I still mostly leaned toward Clinton, though. The biggest reason for this besides her experience was health care. I think that our health care situation in the United States is a complete disaster, and it causes terrible tragedy for many, many Americans. Furthermore, it’s been going this way for a long time, and very little has been done about it. I think we should have universal healthcare coverage, and leaving anything so important to the whims of the insurance industry is a disaster. I don’t understand how Obama’s plan is going to work, where not everybody is required to have insurance. What makes the most sense to me is a system where everybody pays in, and the healthy people pay for the sick people. Later, the healthy people will be sick, and they’ll be paid for by the new healthy people. Maybe I’m being over simplistic, but I’ve been watching many debates, and I have yet to hear Obama explain how they’re going to fund a plan where healthy people don’t have to get insurance.

Clinton is smart. She’s a policy wonk. She absolutely knows her shit, inside out. She’s worked hard. She knows what she wants to do. She’s driven and organized. According to Anna, she’s a very successful Senator and is well-liked by the people of New York.

What happened? Well, I had to ask myself this question: “What are the most important qualities of a good president?”

As I listened to more speeches and debates between Obama and Clinton, and I read both of their autobiographies, it became clear that Obama leads in poise, ability to inspire, and professionalism. And, when I really asked myself the question of whih was more important:

  1. kick-ass experience and policies and pretty good affect or
  2. kick-ass affect and pretty good experience and policies

The president doesn’t get to legislate in a vacuum. The president has to inspire other people to go along with his or her ideas. For whatever set of reasons, Clinton is really disliked by a lot of people. The first problem is that this would make it hard for her to get elected. The second problem is that once she got elected, I think she would have a really hard time getting her policies adopted.

Obama says things in a way that make you want to go along with him. He talks in the way a good boss or a parent talks, making the audience feel inspired not just about him, but about themselves. Making them feel empowered and that they have the ability to accomplish great things.

It was pretty exciting in Washington state this year, since our caucuses were just a few days after Super Tuesday. I got to hear Obama speak live at the Key Arena (http://kuow.org/defaultProgram.asp?ID=14302 and luckily you don’t have to listen to the 2 hours of waiting we had to do before he got to the stage), just a walk from my work! And the caucuses were completely packed.

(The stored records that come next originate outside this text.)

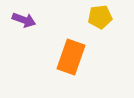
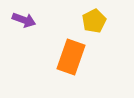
yellow pentagon: moved 6 px left, 4 px down; rotated 20 degrees counterclockwise
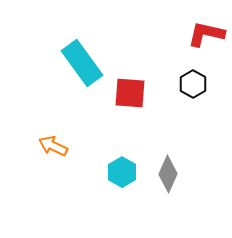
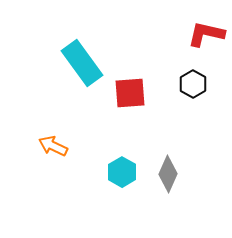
red square: rotated 8 degrees counterclockwise
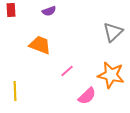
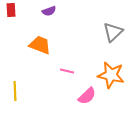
pink line: rotated 56 degrees clockwise
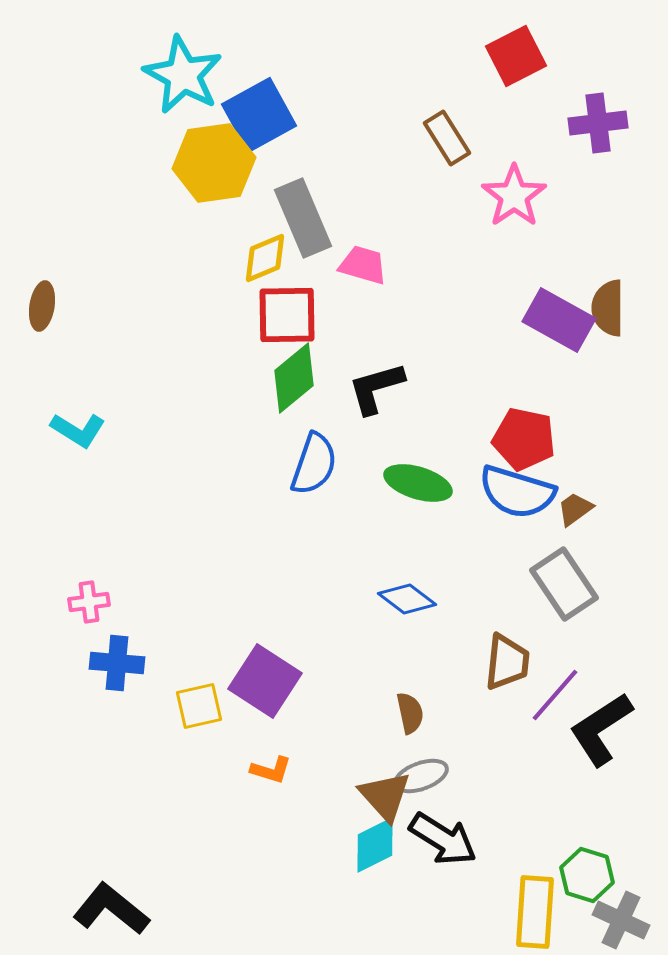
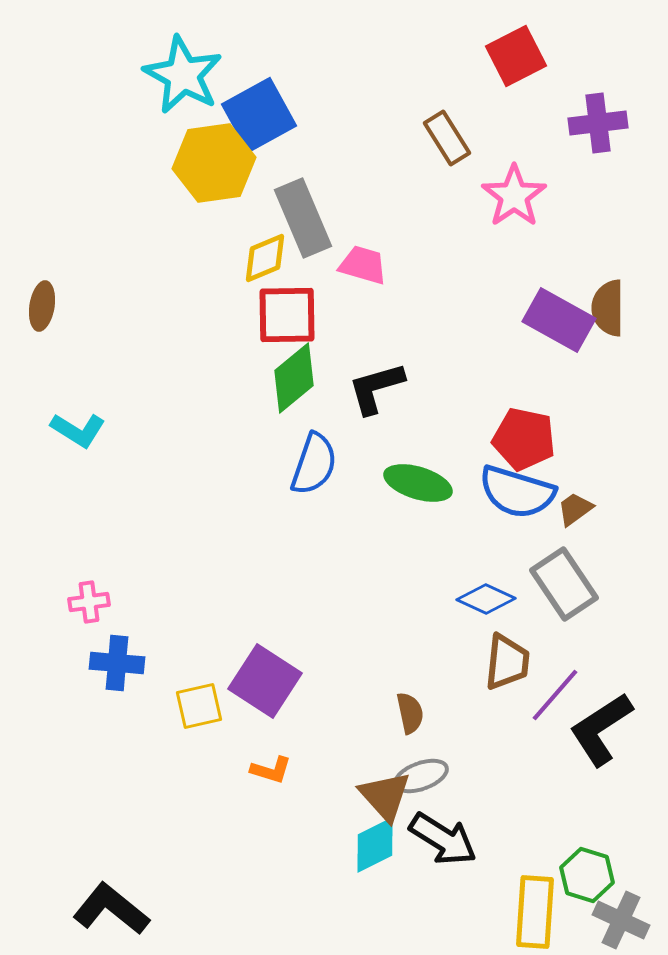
blue diamond at (407, 599): moved 79 px right; rotated 12 degrees counterclockwise
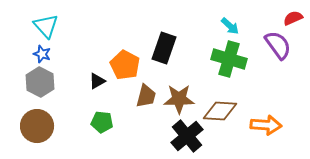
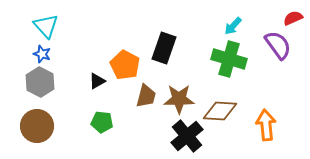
cyan arrow: moved 3 px right; rotated 90 degrees clockwise
orange arrow: rotated 100 degrees counterclockwise
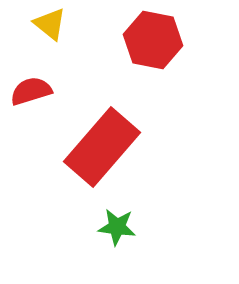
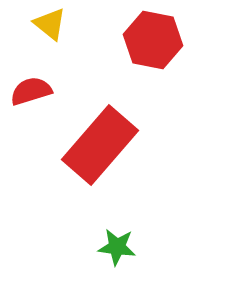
red rectangle: moved 2 px left, 2 px up
green star: moved 20 px down
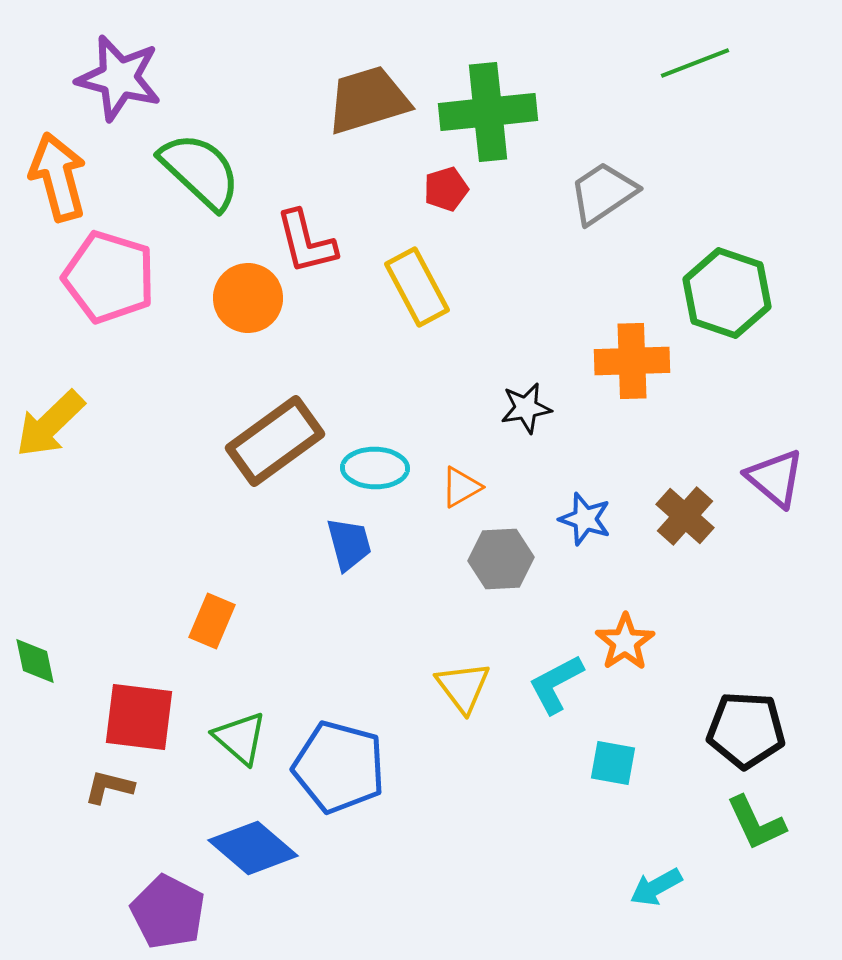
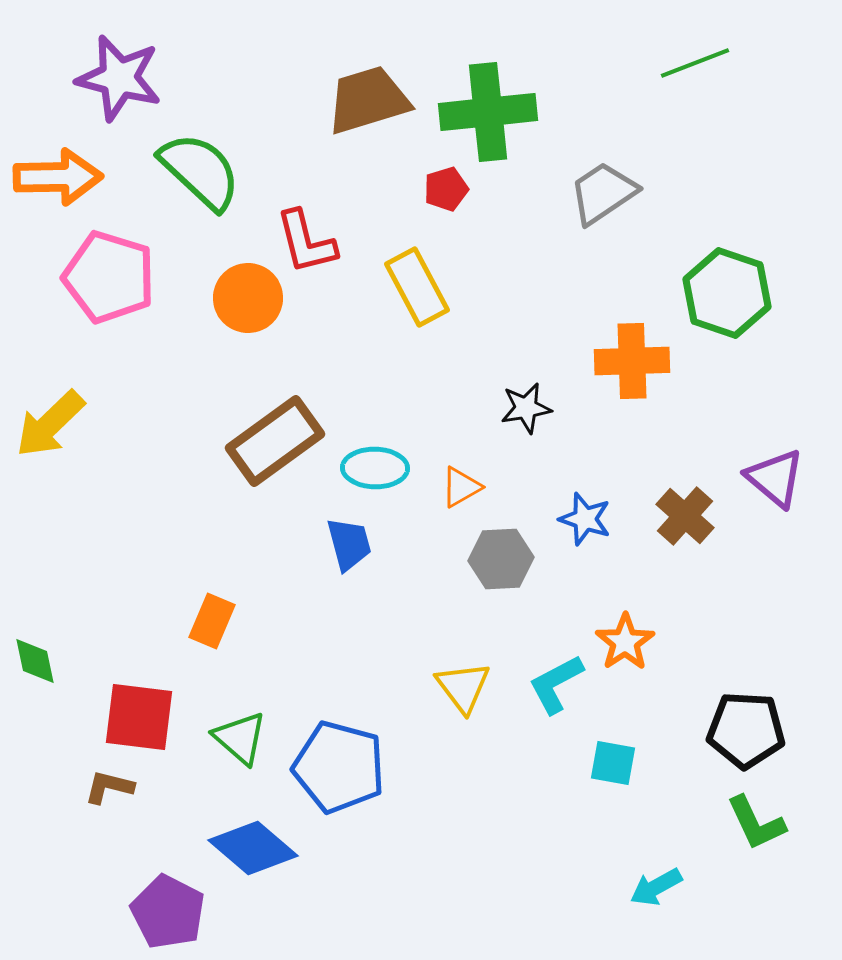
orange arrow: rotated 104 degrees clockwise
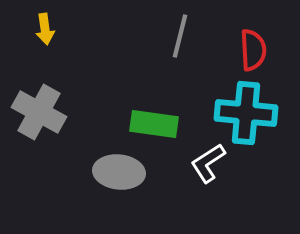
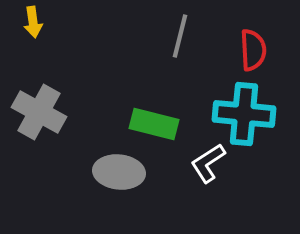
yellow arrow: moved 12 px left, 7 px up
cyan cross: moved 2 px left, 1 px down
green rectangle: rotated 6 degrees clockwise
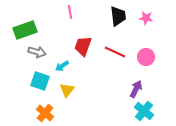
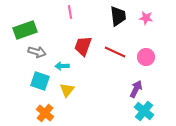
cyan arrow: rotated 32 degrees clockwise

Our district is really diverse, with a lot of immigrants and people of all different races. The rally at Key Arena was the same way. And it’s been a really long time since I’ve seen someone who could gather together so many people from so many different walks of life together in the same room and have them all talking to each other, feeling excited, feeling powerful, and feeling like they’re all working together. It just felt really good!

I think that Obama is the person who has the best chance to bring the country together in a real, positive way, and the best chance to reunite the United States with the rest of the world in a dignified manner.

I’m listening to Clinton’s book “Living History” right now. It’s interesting to hear her talk bout how Bill’s campaign for president was perceived. The kind of language that was used to describe his run for the presidency, the way he came from behind, the way he was from a new generation, the way he was going against the establishment in the party… If you took out the context and the names, she could be talking about Obama today.

That’s not to say that I don’t think there’s good chance that Clinton could also do a great job for our country, and I’ll absolutely get behind her if she is the country’s democratic choice. But I am just more excited and inspired to consider what could be accomplished during an Obama presidency.